Take your favorite troll... I think she is young and searching, she doesn't like herself at the moment and she is like that scared little child inside of all of us wanting to belong and accepted. If she didn't want to change why does she come to your place for her daily spanking ? So the thing is to not drive her away but to plant ideas and let them soak for a while. And she will struggle and try to defend her position but chip by chip the facade comes down and in her own mullings when she 'grows up' she will look back and think... ya know maybe they were onto something.

Which is why I blog. I have no intent to put up ads or let it become my day and night desire. Though I work out of my house I just don't have the time. But one thing that gives me satisfaction is to comment on those places you and I comment and see it either tone down an obnoxious troll or change the direction of the discussion. Then have someone repeat the idea in their own words later. For all of us that is a certain power to influence one another and slowly change the view of other people. Which is what Christians are suppose to do.
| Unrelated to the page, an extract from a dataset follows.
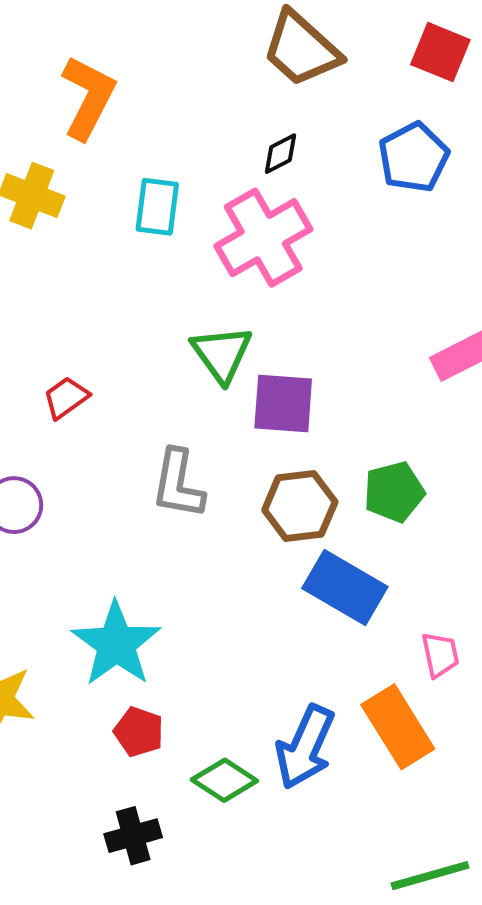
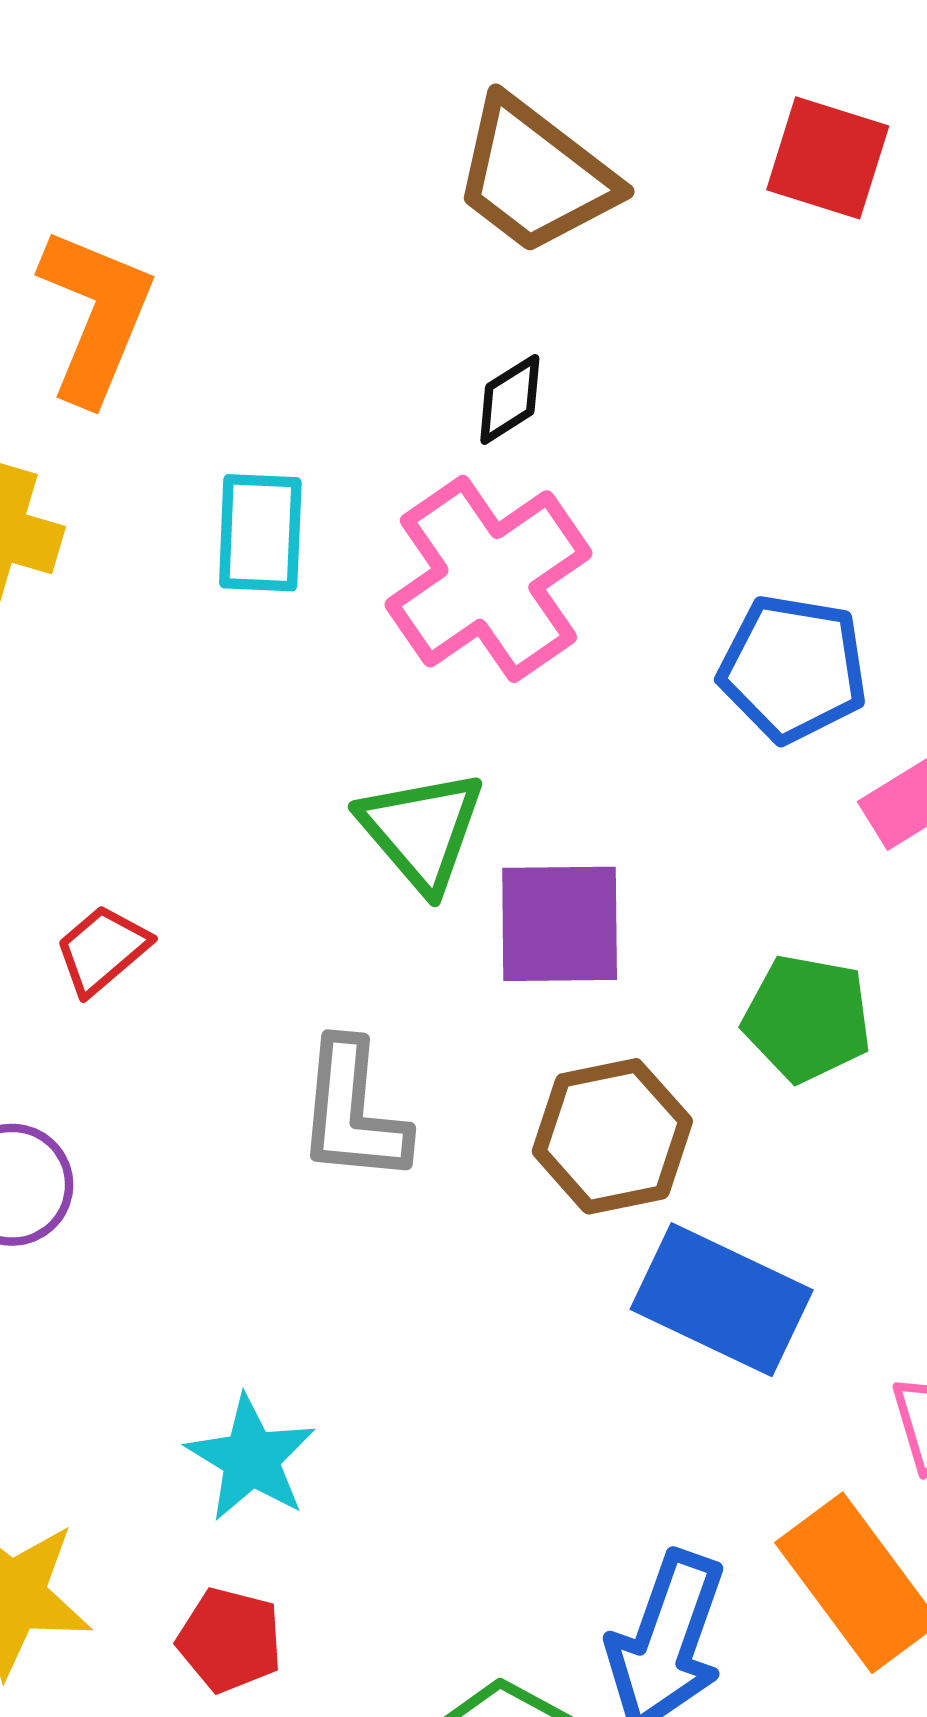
blue pentagon: (414, 157) -> (793, 668), moved, turned -30
green pentagon: (394, 492) -> (807, 1018), moved, turned 30
cyan star: (116, 644) -> (251, 1458), size x0.7
red pentagon: (139, 732) -> (230, 1640), moved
Unfortunately too many use the 'in yer face' approach where they believe their bus is the only bus and that defeats the mission. Like a plant, you don't dump a lifetime of water on it but instead water it only when it needs it to make it grow.

This is my purpose the last decades of my life.

nanc said...

i love Yeshua also.

i'm believing my troll, as you put her - was beginning to see the rest of us for who we really are and it scared her.

she's on my heart everyday.

remember, iopian - there are none righteous, no not one.

there are however, good people and bad people, christians and non-christians. i'm pleased to be in the midst of believers.